▶ _Data shown_
──────────

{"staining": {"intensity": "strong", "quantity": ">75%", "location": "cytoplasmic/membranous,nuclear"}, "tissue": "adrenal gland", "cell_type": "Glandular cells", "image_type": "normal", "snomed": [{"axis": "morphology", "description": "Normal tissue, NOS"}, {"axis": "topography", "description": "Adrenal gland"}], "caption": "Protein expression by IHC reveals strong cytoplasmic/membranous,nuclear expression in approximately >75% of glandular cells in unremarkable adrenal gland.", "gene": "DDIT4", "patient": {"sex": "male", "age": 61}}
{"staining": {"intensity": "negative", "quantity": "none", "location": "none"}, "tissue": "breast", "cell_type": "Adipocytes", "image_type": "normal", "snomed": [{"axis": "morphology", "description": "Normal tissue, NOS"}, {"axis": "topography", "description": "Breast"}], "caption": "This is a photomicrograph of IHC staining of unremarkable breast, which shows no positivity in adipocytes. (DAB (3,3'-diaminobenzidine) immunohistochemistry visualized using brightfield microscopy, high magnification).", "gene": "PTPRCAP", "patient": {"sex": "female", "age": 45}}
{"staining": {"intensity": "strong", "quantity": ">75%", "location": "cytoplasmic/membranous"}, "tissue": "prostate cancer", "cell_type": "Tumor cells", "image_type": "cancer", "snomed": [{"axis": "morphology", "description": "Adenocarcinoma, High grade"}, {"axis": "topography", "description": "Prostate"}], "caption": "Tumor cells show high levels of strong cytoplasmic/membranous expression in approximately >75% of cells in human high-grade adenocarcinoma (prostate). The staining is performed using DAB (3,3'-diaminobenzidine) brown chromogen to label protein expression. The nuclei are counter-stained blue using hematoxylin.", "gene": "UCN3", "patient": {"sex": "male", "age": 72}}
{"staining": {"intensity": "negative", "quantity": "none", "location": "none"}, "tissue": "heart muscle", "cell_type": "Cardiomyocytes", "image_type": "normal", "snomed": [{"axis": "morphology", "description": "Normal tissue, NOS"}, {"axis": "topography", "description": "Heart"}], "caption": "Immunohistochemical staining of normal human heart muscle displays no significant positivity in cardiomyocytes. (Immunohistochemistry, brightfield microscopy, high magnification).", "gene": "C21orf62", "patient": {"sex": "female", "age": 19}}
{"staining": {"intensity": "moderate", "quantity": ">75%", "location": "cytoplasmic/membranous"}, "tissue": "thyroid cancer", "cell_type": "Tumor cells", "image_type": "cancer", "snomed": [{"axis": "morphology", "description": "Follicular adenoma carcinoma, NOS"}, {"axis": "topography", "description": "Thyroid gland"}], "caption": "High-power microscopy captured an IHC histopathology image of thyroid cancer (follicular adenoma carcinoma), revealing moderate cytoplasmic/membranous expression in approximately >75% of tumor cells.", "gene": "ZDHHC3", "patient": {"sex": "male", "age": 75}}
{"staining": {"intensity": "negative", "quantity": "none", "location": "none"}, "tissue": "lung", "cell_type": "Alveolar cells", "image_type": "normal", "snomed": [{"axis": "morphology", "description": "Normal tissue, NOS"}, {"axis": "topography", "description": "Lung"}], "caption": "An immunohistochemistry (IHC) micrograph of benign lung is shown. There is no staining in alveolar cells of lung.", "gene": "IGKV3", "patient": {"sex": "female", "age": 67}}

──────────

Copy every record above out again, word for word.

{"staining": {"intensity": "strong", "quantity": ">75%", "location": "cytoplasmic/membranous,nuclear"}, "tissue": "adrenal gland", "cell_type": "Glandular cells", "image_type": "normal", "snomed": [{"axis": "morphology", "description": "Normal tissue, NOS"}, {"axis": "topography", "description": "Adrenal gland"}], "caption": "Protein expression by IHC reveals strong cytoplasmic/membranous,nuclear expression in approximately >75% of glandular cells in unremarkable adrenal gland.", "gene": "DDIT4", "patient": {"sex": "male", "age": 61}}
{"staining": {"intensity": "negative", "quantity": "none", "location": "none"}, "tissue": "breast", "cell_type": "Adipocytes", "image_type": "normal", "snomed": [{"axis": "morphology", "description": "Normal tissue, NOS"}, {"axis": "topography", "description": "Breast"}], "caption": "This is a photomicrograph of IHC staining of unremarkable breast, which shows no positivity in adipocytes. (DAB (3,3'-diaminobenzidine) immunohistochemistry visualized using brightfield microscopy, high magnification).", "gene": "PTPRCAP", "patient": {"sex": "female", "age": 45}}
{"staining": {"intensity": "strong", "quantity": ">75%", "location": "cytoplasmic/membranous"}, "tissue": "prostate cancer", "cell_type": "Tumor cells", "image_type": "cancer", "snomed": [{"axis": "morphology", "description": "Adenocarcinoma, High grade"}, {"axis": "topography", "description": "Prostate"}], "caption": "Tumor cells show high levels of strong cytoplasmic/membranous expression in approximately >75% of cells in human high-grade adenocarcinoma (prostate). The staining is performed using DAB (3,3'-diaminobenzidine) brown chromogen to label protein expression. The nuclei are counter-stained blue using hematoxylin.", "gene": "UCN3", "patient": {"sex": "male", "age": 72}}
{"staining": {"intensity": "negative", "quantity": "none", "location": "none"}, "tissue": "heart muscle", "cell_type": "Cardiomyocytes", "image_type": "normal", "snomed": [{"axis": "morphology", "description": "Normal tissue, NOS"}, {"axis": "topography", "description": "Heart"}], "caption": "Immunohistochemical staining of normal human heart muscle displays no significant positivity in cardiomyocytes. (Immunohistochemistry, brightfield microscopy, high magnification).", "gene": "C21orf62", "patient": {"sex": "female", "age": 19}}
{"staining": {"intensity": "moderate", "quantity": ">75%", "location": "cytoplasmic/membranous"}, "tissue": "thyroid cancer", "cell_type": "Tumor cells", "image_type": "cancer", "snomed": [{"axis": "morphology", "description": "Follicular adenoma carcinoma, NOS"}, {"axis": "topography", "description": "Thyroid gland"}], "caption": "High-power microscopy captured an IHC histopathology image of thyroid cancer (follicular adenoma carcinoma), revealing moderate cytoplasmic/membranous expression in approximately >75% of tumor cells.", "gene": "ZDHHC3", "patient": {"sex": "male", "age": 75}}
{"staining": {"intensity": "negative", "quantity": "none", "location": "none"}, "tissue": "lung", "cell_type": "Alveolar cells", "image_type": "normal", "snomed": [{"axis": "morphology", "description": "Normal tissue, NOS"}, {"axis": "topography", "description": "Lung"}], "caption": "An immunohistochemistry (IHC) micrograph of benign lung is shown. There is no staining in alveolar cells of lung.", "gene": "IGKV3", "patient": {"sex": "female", "age": 67}}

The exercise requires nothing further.